PASSAGE FOR REVIEW:
★ ★ ★ ★
Every great team has, behind it, a great captain. For the last nine years, that is what Stephen Mandel has been to the City of Edmonton: mayor and team captain. Whether you love him or you passionately dislike him – and we have seen the public sway both ways – it is difficult to contest that leading a city for nine years is an impressive feat. For nearly a decade, Mandel has served as this city’s mayor, before which he served four years as a councillor.
With thirteen years of public service on Edmonton’s City Council behind him, there is no doubt that this city would look different today had he never ran for council back in 2001. Mandel took time to sit down with me this past week to reflect on his time with the city, discuss his hopes for Edmonton, speak to university students, and even share some of his personal story that got him to where he is today. In all of the chaos of exams, assignments, seminars, classes, lectures, post-class get-togethers, and new friends, students can sometimes forget the endless possibilities for their lives that await them once they leave the doors of post-secondary education.
Stephen Mandel wasn’t always leading our city. If we rewind time a few years, he was a university student working towards his bachelor’s degree in Miami, and then earning his masters’ in Political Science at the University of Windsor in Ontario. Mandel didn’t dream of being a mayor, or leading a city; he had fun, he got his degrees, he fell in love, he became a businessman, and somehow, along the way his path led to Edmonton.
Mandel made it clear as we talked that this city has been a labour of love for himself and for his team, emphasizing the team effort when it comes to council matters. As much as criticism and recognition are often associated with the mayor and the mayor alone, achievements are reached by the hard work of the entire council. Sitting in the boardroom of the mayor’s office, on the second floor of City Council downtown, rained poured as I had the opportunity to sit down and speak candidly with the mayor about his perspective and time in Edmonton. Whether or not he decides to run again this fall for what could potentially be his fourth consecutive term as mayor, the legacy he has left behind him so far has been significant.
B: Why did you want to start your career as a public servant here?
Mandel: To begin with, I retired from business so I was looking for a second career, and municipal politics is something where the opportunity arose and and it was the right timing for me. I didn’t have any ulterior motive [or] any issue why I was running, it was simply that I thought I could add, as some people always say, a perspective. I could add a business perspective to this city. So I ran and I won by I think thirty-three votes the first election. It wasn’t anything of grand scale.
B: So what has held your attention in Edmonton for so long? You’ve started so many initiatives, like the LRT, and the community sustainability task force. You’re everywhere in this city.
Mandel: I’m lucky I have a very good council who do an awful lot of work as well. The mayor is one vote on council and the fact of the matter is, if city councilors don’t want to do anything, they don’t do anything. So I’ve been lucky to have a group of people who are forward thinking and want to develop the LRT, that want to have good strong communities, that want to respect property rights, that understand the importance of recreation centres and all kinds of things that they’ve wanted to do together. We’ve been able to do a lot of things, so it’s not a one person [job].
★ ★ ★ ★
MATERIAL PROVIDED:

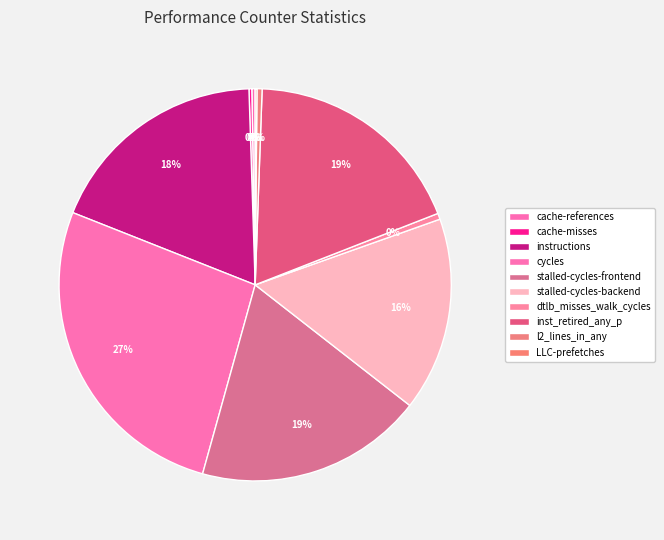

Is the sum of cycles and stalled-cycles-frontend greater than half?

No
★ ★ ★ ★
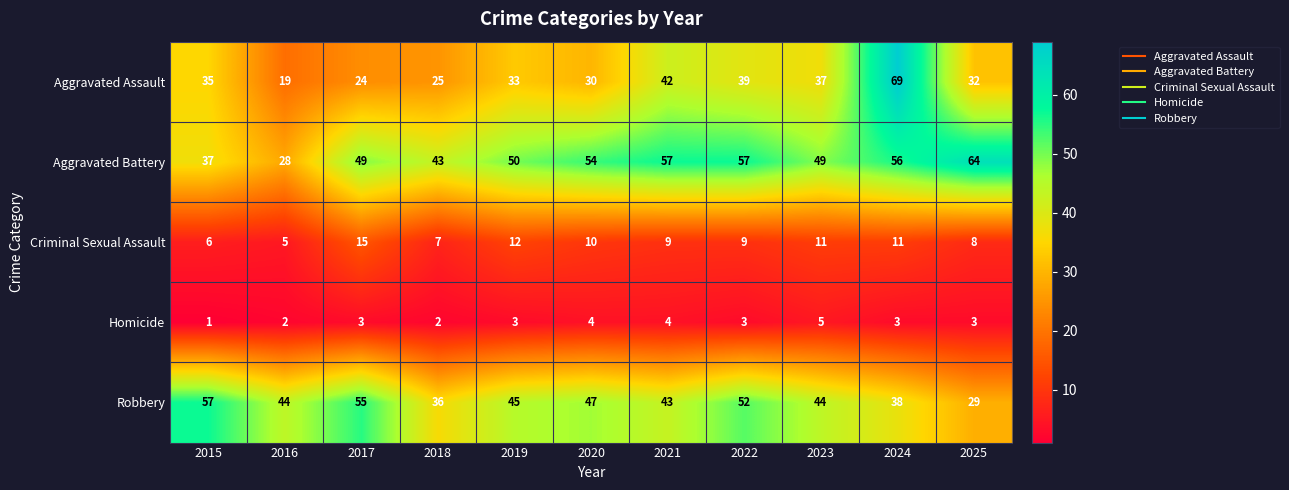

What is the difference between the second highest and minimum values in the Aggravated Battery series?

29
★ ★ ★ ★
INSTRUCTIONS TO FOLLOW: According to the interview with Edmonton's mayor, where did Stephen Mandel earn his master's degree? The listing has nothing to do with the interview.

COMPLETED EXERCISE: At the University of Windsor in Ontario, in Political Science.